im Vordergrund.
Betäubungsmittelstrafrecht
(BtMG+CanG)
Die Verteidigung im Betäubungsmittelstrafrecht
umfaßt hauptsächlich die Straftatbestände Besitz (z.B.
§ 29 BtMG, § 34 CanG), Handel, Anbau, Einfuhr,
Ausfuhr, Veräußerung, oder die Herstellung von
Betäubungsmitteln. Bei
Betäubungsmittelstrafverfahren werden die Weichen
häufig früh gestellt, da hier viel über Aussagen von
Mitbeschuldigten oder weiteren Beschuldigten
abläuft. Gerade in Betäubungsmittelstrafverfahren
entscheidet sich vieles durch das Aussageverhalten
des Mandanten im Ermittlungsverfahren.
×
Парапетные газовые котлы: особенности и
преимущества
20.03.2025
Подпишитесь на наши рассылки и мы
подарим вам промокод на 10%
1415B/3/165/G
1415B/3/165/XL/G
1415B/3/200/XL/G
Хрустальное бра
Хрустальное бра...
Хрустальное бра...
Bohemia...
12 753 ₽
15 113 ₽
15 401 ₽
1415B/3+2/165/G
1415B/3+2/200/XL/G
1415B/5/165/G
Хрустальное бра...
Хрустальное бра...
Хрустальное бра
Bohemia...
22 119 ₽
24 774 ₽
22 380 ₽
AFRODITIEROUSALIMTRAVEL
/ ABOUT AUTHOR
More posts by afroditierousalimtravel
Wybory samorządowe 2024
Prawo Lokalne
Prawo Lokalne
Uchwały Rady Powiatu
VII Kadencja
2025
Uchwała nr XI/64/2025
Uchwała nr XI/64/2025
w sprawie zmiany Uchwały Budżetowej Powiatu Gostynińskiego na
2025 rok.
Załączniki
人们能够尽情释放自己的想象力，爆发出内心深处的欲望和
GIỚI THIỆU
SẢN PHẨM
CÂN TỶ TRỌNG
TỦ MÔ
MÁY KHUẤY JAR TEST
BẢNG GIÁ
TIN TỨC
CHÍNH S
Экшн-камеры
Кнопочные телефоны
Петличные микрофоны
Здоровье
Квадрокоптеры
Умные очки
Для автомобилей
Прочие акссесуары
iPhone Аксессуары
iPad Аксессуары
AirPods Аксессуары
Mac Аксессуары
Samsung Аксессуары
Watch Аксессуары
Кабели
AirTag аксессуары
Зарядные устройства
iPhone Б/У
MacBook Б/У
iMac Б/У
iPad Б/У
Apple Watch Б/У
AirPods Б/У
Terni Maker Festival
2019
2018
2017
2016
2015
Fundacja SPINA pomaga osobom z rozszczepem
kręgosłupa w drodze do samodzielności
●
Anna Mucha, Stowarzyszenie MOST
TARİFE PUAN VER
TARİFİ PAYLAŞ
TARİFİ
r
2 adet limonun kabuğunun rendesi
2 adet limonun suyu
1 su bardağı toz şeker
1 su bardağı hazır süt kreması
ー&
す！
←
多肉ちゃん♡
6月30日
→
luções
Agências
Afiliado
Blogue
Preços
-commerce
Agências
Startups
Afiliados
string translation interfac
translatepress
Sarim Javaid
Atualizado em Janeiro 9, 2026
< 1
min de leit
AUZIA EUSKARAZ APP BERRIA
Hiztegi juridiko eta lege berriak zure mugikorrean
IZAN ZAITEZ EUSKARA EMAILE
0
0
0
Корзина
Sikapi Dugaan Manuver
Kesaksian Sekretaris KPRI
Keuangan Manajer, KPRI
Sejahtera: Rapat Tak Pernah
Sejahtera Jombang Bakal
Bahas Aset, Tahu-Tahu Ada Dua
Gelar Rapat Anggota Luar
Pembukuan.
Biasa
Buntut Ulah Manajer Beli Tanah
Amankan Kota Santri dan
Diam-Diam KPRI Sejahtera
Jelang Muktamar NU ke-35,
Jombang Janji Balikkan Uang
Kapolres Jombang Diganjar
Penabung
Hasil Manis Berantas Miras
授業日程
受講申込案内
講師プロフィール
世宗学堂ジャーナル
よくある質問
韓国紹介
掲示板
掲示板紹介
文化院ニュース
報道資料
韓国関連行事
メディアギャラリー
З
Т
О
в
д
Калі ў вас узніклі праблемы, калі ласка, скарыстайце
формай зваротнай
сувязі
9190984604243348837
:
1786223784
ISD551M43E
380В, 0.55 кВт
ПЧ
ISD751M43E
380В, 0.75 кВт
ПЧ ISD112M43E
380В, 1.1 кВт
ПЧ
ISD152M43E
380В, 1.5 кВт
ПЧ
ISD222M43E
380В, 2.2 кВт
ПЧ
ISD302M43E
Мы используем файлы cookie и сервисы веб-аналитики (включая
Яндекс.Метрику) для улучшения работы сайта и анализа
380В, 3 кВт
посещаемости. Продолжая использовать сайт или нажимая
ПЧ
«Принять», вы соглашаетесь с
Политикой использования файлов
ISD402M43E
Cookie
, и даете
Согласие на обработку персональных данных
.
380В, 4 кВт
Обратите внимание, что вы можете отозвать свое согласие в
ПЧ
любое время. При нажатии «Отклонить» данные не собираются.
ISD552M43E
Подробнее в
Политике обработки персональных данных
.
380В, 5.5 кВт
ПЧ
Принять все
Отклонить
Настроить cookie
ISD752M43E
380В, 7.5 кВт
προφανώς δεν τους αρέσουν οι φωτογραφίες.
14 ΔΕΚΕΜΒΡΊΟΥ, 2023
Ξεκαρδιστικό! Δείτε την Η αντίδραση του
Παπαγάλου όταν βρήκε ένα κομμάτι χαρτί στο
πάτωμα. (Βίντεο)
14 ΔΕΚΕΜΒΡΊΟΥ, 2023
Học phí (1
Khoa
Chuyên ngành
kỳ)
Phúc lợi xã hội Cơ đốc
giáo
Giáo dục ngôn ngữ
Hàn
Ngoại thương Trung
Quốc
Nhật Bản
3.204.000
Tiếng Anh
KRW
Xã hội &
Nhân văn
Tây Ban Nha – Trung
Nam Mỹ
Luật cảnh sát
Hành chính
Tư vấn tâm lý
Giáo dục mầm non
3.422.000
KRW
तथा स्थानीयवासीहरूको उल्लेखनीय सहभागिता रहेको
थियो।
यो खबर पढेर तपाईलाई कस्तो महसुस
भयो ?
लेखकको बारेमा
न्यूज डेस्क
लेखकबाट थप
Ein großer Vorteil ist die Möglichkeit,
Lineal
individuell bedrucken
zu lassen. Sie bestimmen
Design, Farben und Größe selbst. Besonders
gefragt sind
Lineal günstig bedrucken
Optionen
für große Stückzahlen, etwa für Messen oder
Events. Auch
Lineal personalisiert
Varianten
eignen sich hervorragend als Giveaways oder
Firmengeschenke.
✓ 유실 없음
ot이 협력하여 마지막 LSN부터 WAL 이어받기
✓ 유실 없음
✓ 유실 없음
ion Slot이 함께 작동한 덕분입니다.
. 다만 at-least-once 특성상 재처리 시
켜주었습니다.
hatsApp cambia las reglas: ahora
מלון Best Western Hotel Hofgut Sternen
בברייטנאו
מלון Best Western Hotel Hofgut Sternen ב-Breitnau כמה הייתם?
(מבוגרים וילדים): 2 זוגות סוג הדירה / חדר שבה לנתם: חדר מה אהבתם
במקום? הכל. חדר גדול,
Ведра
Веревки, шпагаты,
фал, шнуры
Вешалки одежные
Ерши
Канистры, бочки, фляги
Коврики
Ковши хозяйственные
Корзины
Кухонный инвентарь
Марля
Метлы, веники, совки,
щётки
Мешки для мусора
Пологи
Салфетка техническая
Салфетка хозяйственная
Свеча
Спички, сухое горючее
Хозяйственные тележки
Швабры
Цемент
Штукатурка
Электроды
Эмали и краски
....
Prompt:
Locate each of the lines above that contains the string "Manajer", and copy every one of those lines in full. Treat the match as case-sensitive.

Task output:
Keuangan Manajer, KPRI
Buntut Ulah Manajer Beli Tanah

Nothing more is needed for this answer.